Diese Bücher haben Ulrich Raulff mit dem Rückblick auf 1968 am meisten beeindruckt:
- Max Frisch: Stiller
- Alexander u. Margarete Mitscherlich: Die Unfähigkeit zu trauern
- Ludwig Wittgenstein: Tractatus logico-philosophicus
- Heinrich Böll: Irisches Tagebuch
- William Shakespeare: Tragödien und Sommernachtstraum
- William Shakespeare: Sonnette
- R. M. Rilke: Malte Laurids Brigge
- Heinrich von Kleist: Michael Kohlhaas u. a. Erzählungen und Anekdoten
- Gottfried Keller: Der grüne Heinrich
"Wir wollten die heißen Stoffe lesen"
Vielleicht wurde nie so viel gelesen wie bei den 68ern: Scheinbar kein Buch war zu kompliziert oder zu verquast, als dass es nicht ein Publikum gefunden hätte. "Wir wollten die heißen Stoffe lesen, sofort und auch auf der Straße", sagt der Kulturwissenschaftler Ulrich Raulff.
Marx, die Kritische Theorie, Sartre, Simone de Beauvoir und viele andere mehr: Vielleicht wurde nie so viel gelesen wie zur Zeit der 68er.
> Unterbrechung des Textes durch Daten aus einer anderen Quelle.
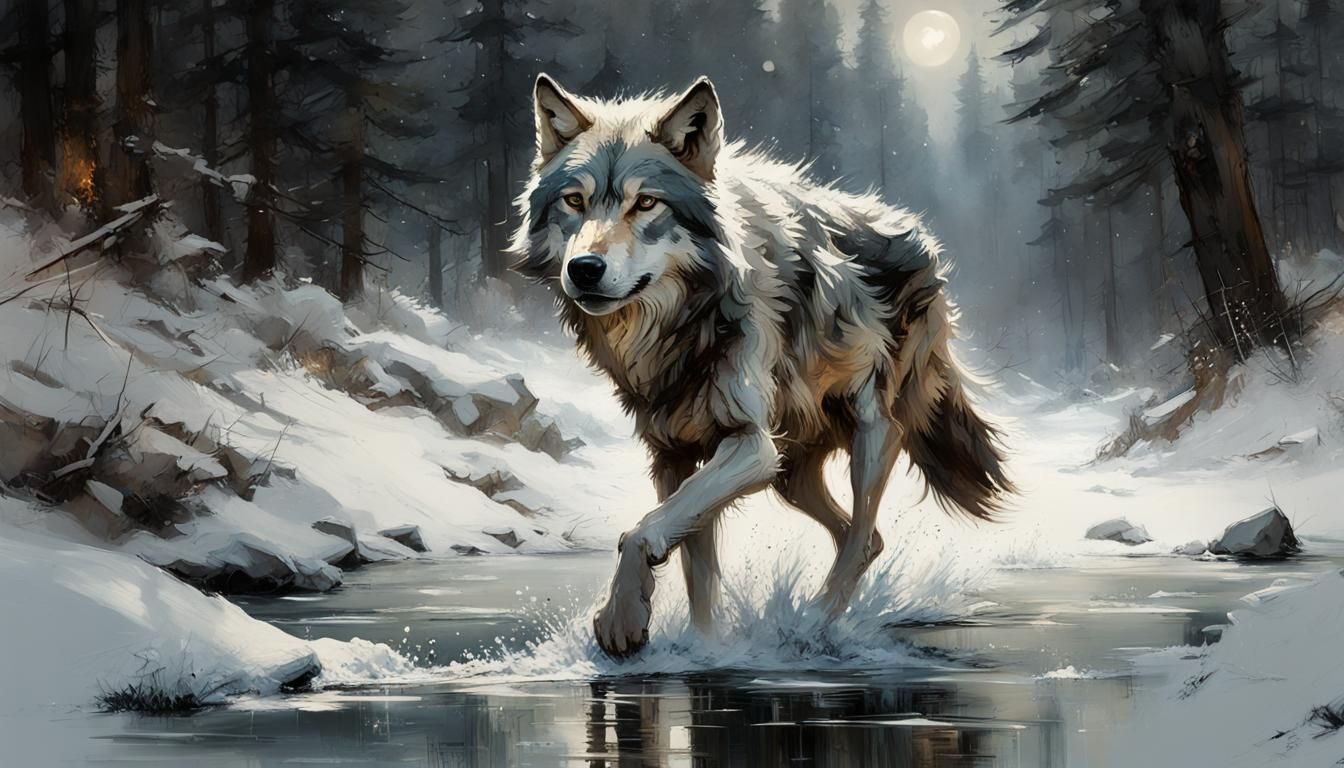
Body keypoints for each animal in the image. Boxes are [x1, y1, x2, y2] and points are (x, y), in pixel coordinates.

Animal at [511, 74, 1013, 658]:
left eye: (646, 203)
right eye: (575, 200)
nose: (585, 268)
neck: (679, 326)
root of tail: (921, 240)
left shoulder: (750, 444)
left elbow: (641, 531)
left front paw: (621, 620)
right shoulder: (672, 456)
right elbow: (696, 568)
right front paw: (704, 647)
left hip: (865, 435)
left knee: (862, 535)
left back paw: (815, 626)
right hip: (789, 472)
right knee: (864, 537)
"Wir wollten schnell lesen, wir wollten die heißen Stoffe lesen, sofort und auch auf der Straße und so", erinnert sich der Kulturwissenschaftler Ulrich Raulff, Jahrgang 1950. Einerseits habe es damals einen neuen Stil des Lesens gegeben: "Also ein bisschen abenteuerliches Lesen, in dem es auch zwischen Literatur und Theorie heftig hin und her ging", so der Direktor des Deutschen Literaturarchivs Marbach im Deutschlandfunk Kultur.
Andererseits sei das Lesen auch ein vergewisserndes gewesen. Denn:
"Wenn es schwieriger wird mit der Realität, wenn die irgendwie undurchsichtig wird, dann greift man gern zum Buch."
Die Bestseller der neuen Zeit
Die Zeit habe auch ihre eigenen Bestseller produziert, zum Beispiel Peter Schneiders "Lenz" oder - kurz danach - "Häutungen" der kürzlich verstorbenen Verena Stefan.
"Im Übrigen las man natürlich auch den Kanon: Adorno, Horkheimer, Marcuse waren ja längst bekannte und seit Jahren gelesene Autoren."
Die man damals allerdings zum Teil nur als Raubdruck bekommen konnte.
Eine wichtige Rolle bei dieser neuen Lust am Lesen hat Raulff zufolge auch gespielt, dass zunehmend Taschenbücher auf den Markt kamen:
"Die beiden wichtigsten Printmedien von 68 waren das Flugblatt, versteht sich, und daneben das Taschenbuch. Es gibt amerikanische Literaturhistoriker, die 68 mittlerweile als 'The Paperback Revolution' bezeichnen."
Das versinkende Lesen gibt es auch heute noch
Was davon heute geblieben ist?
"Ich glaube, dass es immer noch neben allem oberflächlichen Lesen, das jetzt eher auf Schirmen stattfindet als auf Buchseiten, auch noch das versinkende oder versunkene Lesen gibt. Das findet, glaube ich, immer noch zielsicher zum Buch, zum Print."